[Tugas yang Diminta]
a) Menurut teks tentang Kamp Plantungan, pada tahun berapa rombongan pertama tapol perempuan dari Semarang dipindahkan ke kamp itu?
b) Tulis ulang dengan lebih ringkas paragraf dalam teks tentang Kamp Plantungan yang diawali dengan "Ia kemudian dipindahkan ke Penjara Bulu".
c) Lanjutkan teks tentang Kamp Plantungan mulai dari kalimat terakhir yang ditampilkan.

Sejak malam itu, ia berpindah dari tahanan satu ke tahanan yang lain tanpa proses pengadilan.
Mulai dari Benteng Vredeburg di Yogyakarta, Benteng Fort Willem di Ambarawa — keduanya adalah benteng peninggalan Belanda yang dijadikan tempat penahanan tapol Peristiwa 65.
Ia kemudian dipindahkan ke Penjara Bulu di Semarang dan berakhir di Kamp Plantungan. Endang termasuk dalam rombongan pertama tapol perempuan dari Semarang yang dipindahkan ke Kamp Plantungan pada 1971.
Mudjiati dan Endang Lestari memasuki komplek tempat wisata
pemandian air panas Plantungan, yang dulu sempat menjadi rumah
mereka selama hampir sembilan tahun.
"Kalau dibandingkan dengan di Bulu, kan Bulu penjara, jadi semua tertutup tembok, yang dilihat cuma itu-itu saja.
"Kalau di situ [Plantungan] bisa melihat pepohonan yang besar-besar. Temboknya bukan tembok tapi kawat berduri, lebih luas lagi. Hawanya lebih enak," tutur Endang menggambarkan kesan pertamanya tentang tempat itu.
Di Plantungan, para tapol menempati kompleks bangunan bekas rumah sakit yang telah lama terbengkalai.
Mudjiati (kiri) dan Endang Lestari (kanan) ketika melakukan napak tilas di Kamp Plantungan.
Bersama tapol perempuan lain, Endang membersihkan semak-semak dan ilalang yang tumbuh tinggi dengan alat seadanya, bahkan dengan tangan kosong "sampai tangan remuk," ujar perempuan berusia 76 tahun itu.
"Di sini rumputnya masih tinggi-tinggi, terus masih sepi sekali. Di situ ada pohon besar sekali," ujar Endang menunjuk ke area di dekat lapangan yang dulu digunakan untuk upacara dan apel tiap kali ada tamu datang ke Kamp Plantungan.
Area itu kini adalah taman tertata rapi — bagian dari Lapas Pemuda Plantungan, tempat pembinaan bagi apa yang disebut sebagai "anak-anak nakal".

(Entri dari sumber data)
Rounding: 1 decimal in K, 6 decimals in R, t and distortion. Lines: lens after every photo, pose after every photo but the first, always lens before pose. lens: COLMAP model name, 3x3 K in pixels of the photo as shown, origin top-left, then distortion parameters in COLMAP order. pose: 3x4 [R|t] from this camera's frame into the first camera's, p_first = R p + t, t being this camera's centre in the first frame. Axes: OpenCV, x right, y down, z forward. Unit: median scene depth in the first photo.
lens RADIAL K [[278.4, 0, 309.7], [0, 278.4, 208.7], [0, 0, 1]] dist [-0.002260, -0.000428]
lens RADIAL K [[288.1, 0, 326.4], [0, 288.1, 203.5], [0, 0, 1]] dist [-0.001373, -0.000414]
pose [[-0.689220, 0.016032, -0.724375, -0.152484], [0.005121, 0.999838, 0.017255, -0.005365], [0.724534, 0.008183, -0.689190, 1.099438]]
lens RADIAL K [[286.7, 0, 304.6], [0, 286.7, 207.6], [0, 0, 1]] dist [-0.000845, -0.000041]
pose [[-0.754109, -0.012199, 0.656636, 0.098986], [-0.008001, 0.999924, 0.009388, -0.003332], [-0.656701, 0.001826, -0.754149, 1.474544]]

[Jawaban Tugas]
a) Pada tahun 1971.

b) Setelah dipindahkan ke Penjara Bulu di Semarang, Endang akhirnya dibawa ke Kamp Plantungan pada 1971 bersama rombongan pertama tapol perempuan dari Semarang.

c)
Endang Lestari adalah salah satu dari rombongan
tapol pertama yang dipindahkan ke Plantungan
Ketika datang, ia bersama tapol lain ditempatkan di bangunan yang berada dekat lapangan, baru kemudian dipindahkan ke blok-blok asrama yang menjadi tempat mereka bernaung selama beberapa tahun.
Komplek bangunan itu dipisahkan oleh Kali Lampir — yang sempat mengalami banjir bandang pada tahun 1980-an.
Banjir besar itu meluluh-lantakkan sebagian bangunan besar komplek peninggalan Belanda berusia sekitar 100 tahun itu.
Kendati diterjang banjir bandang, jembatan gantung sepanjang 25 meter yang dibangun di zaman kolonial Belanda masih tetap tegak berdiri. Jembatan ini menghubungkan komplek bangunan bagian atas dan bawah yang dipisahkan oleh Kali Lampir.
Endang Lestari (duduk, kedua dari kiri) berfoto bersama di jembatan gantung
peninggalan Belanda yang memisahkan komplek bangungan Kamp Plantungan.
Awalnya, tidak ada listrik sama sekali di kamp tersebut. Hanya ada lampu minyak untuk penerangan.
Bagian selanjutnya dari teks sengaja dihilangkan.